Alec Burns

Personal information
- Full name: Alec George Burns
- Born: 23 July 1948 (age 78) Trinidad
- Batting: Right-handed
- Bowling: Right-arm fast-medium
- Relations: Marc Burns (son)

Domestic team information
- 1970-71 to 1978-79: East Trinidad
- 1978-79 to 1980-81: Trinidad and Tobago

Career statistics
| Competition | First-class | List A |
| Matches | 21 | 8 |
| Runs scored | 429 | 60 |
| Batting average | 16.50 | 30.00 |
| 100s/50s | 0/1 | 0/0 |
| Top score | 53 | 26 |
| Balls bowled | 2131 | 401 |
| Wickets | 38 | 17 |
| Bowling average | 24.36 | 13.94 |
| 5 wickets in innings | 0 | 1 |
| 10 wickets in match | 0 | n/a |
| Best bowling | 4/44 | 5/40 |
| Catches/stumpings | 11/– | 2/– |
- Source: Cricinfo, 13 July 2019

= Alec Burns (cricketer) =

Trinidadian cricketer (born 1948)

Alec George Burns (born 23 July 1948) is a former cricketer who played first-class and List A cricket for Trinidad and Tobago and East Trinidad from 1971 to 1981.

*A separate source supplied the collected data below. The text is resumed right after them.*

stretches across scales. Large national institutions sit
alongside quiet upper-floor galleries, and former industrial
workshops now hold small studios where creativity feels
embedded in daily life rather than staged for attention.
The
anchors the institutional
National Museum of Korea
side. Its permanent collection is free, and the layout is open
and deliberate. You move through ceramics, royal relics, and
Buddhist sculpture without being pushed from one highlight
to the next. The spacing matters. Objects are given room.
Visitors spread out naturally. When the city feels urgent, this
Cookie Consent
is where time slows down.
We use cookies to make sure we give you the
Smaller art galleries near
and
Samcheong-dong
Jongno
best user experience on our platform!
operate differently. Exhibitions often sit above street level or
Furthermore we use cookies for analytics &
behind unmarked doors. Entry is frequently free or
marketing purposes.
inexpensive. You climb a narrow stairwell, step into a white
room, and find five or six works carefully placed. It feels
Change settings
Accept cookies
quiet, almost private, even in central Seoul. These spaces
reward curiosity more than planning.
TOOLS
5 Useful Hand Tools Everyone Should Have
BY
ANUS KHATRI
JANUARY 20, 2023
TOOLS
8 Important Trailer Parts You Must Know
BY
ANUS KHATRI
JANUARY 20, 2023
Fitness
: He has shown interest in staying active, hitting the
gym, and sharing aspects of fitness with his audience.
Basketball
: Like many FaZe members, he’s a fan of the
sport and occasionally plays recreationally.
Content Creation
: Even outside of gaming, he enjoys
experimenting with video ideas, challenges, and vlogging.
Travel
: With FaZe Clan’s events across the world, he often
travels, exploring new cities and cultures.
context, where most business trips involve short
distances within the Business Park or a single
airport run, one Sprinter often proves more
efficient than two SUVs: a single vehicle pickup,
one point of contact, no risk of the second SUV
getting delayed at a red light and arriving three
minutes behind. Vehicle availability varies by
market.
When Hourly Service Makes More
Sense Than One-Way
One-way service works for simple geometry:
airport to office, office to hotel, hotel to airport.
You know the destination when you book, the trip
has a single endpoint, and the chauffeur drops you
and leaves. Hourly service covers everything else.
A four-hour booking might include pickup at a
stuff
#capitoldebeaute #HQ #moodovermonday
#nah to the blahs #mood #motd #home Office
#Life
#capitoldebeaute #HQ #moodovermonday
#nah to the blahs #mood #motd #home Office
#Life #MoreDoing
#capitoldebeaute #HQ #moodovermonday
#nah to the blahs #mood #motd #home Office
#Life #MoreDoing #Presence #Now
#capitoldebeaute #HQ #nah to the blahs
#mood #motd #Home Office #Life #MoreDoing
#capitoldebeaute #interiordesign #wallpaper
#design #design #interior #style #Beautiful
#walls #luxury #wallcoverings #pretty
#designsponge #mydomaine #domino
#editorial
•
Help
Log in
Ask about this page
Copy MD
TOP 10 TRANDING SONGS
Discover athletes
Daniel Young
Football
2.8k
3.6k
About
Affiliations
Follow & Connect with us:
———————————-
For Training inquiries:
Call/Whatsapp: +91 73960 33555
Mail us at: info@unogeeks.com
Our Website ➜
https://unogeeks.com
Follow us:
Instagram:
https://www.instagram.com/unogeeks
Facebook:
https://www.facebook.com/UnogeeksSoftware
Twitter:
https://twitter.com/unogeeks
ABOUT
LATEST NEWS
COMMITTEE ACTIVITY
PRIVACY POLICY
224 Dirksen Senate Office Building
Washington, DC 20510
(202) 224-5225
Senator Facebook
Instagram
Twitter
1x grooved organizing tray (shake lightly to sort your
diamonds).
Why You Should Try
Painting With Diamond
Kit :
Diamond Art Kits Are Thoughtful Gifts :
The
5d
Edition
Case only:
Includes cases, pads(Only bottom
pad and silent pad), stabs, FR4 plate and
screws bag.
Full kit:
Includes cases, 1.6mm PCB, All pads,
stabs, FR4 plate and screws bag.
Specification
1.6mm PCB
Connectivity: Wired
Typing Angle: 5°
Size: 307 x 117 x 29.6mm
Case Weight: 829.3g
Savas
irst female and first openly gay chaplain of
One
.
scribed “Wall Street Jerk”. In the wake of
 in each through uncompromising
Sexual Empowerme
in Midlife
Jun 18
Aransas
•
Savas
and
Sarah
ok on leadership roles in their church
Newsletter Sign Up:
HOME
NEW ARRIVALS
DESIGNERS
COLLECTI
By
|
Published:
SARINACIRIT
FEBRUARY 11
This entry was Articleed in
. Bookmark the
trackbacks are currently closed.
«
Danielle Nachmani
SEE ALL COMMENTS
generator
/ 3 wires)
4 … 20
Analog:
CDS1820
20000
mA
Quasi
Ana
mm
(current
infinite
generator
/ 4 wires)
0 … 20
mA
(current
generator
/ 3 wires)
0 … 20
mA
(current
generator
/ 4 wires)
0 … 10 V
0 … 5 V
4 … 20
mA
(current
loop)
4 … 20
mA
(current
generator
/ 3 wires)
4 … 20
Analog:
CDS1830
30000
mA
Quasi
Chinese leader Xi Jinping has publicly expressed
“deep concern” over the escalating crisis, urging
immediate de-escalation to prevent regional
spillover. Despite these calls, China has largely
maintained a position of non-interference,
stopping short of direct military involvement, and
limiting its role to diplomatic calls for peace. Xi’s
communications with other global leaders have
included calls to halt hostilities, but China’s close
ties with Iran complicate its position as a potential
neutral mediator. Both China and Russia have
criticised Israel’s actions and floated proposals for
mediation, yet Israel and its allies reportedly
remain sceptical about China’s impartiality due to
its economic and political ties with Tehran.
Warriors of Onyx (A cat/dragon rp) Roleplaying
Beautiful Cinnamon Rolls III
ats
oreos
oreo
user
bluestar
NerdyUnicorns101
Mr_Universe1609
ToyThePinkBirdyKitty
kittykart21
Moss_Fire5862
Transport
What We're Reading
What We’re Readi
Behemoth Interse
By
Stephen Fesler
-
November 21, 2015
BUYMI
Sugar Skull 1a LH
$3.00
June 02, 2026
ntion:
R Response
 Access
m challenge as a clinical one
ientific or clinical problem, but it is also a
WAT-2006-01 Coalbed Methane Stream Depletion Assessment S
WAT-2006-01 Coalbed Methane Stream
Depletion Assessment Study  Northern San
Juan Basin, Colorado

Burns was a fast-medium bowler and lower-order batsman. He helped Trinidad and Tobago win the final of the Geddes Grant/Harrison Line Trophy in 1978–79 and 1980–81. In 1978–79, he made 21 not out and took 5 for 40 and won the man of the match award. In 1980–81, he took 2 for 26 off 10 overs and was not required to bat in Trinidad and Tobago's four-wicket victory. He later served as chief selector for the Trinidad and Tobago team.

His son Marc Burns is an Olympic sprinter.